> _Data shown_
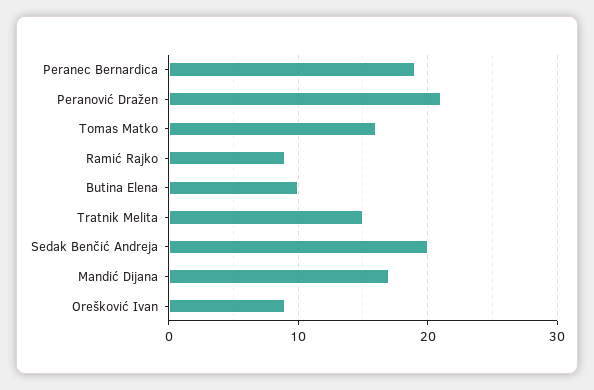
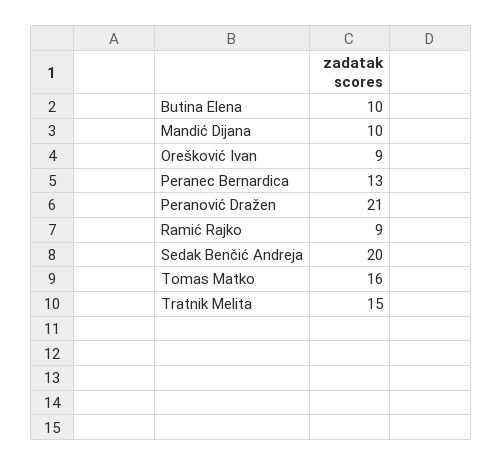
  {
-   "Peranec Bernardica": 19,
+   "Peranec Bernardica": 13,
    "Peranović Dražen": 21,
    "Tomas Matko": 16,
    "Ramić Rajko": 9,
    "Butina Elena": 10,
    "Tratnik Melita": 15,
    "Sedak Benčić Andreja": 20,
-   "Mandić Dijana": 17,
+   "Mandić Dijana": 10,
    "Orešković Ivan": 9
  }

---

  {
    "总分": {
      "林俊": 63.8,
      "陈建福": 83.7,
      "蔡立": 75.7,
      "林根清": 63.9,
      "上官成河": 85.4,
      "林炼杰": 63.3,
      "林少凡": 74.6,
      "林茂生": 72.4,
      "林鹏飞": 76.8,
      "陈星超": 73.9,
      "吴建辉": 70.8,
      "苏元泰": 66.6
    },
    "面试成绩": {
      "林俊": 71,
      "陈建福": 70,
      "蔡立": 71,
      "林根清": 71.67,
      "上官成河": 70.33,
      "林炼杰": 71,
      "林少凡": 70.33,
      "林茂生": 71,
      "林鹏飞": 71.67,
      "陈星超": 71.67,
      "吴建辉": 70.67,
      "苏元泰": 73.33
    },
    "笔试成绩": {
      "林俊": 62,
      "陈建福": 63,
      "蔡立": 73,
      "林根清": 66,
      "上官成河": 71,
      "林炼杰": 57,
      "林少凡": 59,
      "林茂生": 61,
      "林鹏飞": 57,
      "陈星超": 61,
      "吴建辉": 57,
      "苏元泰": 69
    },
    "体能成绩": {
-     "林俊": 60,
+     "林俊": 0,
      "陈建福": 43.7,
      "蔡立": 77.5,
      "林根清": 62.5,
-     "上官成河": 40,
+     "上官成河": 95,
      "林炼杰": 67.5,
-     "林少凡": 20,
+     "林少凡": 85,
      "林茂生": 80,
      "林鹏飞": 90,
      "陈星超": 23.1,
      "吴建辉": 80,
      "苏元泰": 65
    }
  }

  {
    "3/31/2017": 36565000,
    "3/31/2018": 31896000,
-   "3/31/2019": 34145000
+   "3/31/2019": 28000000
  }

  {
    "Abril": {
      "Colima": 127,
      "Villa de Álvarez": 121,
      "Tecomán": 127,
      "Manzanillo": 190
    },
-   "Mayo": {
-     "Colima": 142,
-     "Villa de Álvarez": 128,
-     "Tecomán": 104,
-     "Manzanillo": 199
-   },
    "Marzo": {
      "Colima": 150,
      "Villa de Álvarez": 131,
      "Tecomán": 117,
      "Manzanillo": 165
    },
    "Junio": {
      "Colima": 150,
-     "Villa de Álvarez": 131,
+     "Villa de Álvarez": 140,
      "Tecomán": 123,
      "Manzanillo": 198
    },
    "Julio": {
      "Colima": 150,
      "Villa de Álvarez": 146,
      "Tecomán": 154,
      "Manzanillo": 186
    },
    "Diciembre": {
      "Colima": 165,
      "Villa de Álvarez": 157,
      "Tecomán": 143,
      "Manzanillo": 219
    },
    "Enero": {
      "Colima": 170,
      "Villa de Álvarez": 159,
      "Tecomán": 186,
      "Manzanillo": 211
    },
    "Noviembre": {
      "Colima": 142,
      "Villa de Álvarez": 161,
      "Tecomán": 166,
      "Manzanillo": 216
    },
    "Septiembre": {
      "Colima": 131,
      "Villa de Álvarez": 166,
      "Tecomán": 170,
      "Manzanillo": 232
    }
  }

* * *

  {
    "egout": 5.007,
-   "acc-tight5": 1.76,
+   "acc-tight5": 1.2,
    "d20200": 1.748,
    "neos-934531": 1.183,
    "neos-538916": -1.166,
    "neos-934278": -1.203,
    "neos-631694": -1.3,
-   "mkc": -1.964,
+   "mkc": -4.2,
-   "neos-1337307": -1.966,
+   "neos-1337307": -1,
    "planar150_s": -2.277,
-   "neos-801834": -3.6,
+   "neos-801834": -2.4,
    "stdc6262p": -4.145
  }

> _Job item_
Using the material above, copy every line in which the string "Bernardica" occurs.

> _Reply to the task_
-   "Peranec Bernardica": 19,
+   "Peranec Bernardica": 13,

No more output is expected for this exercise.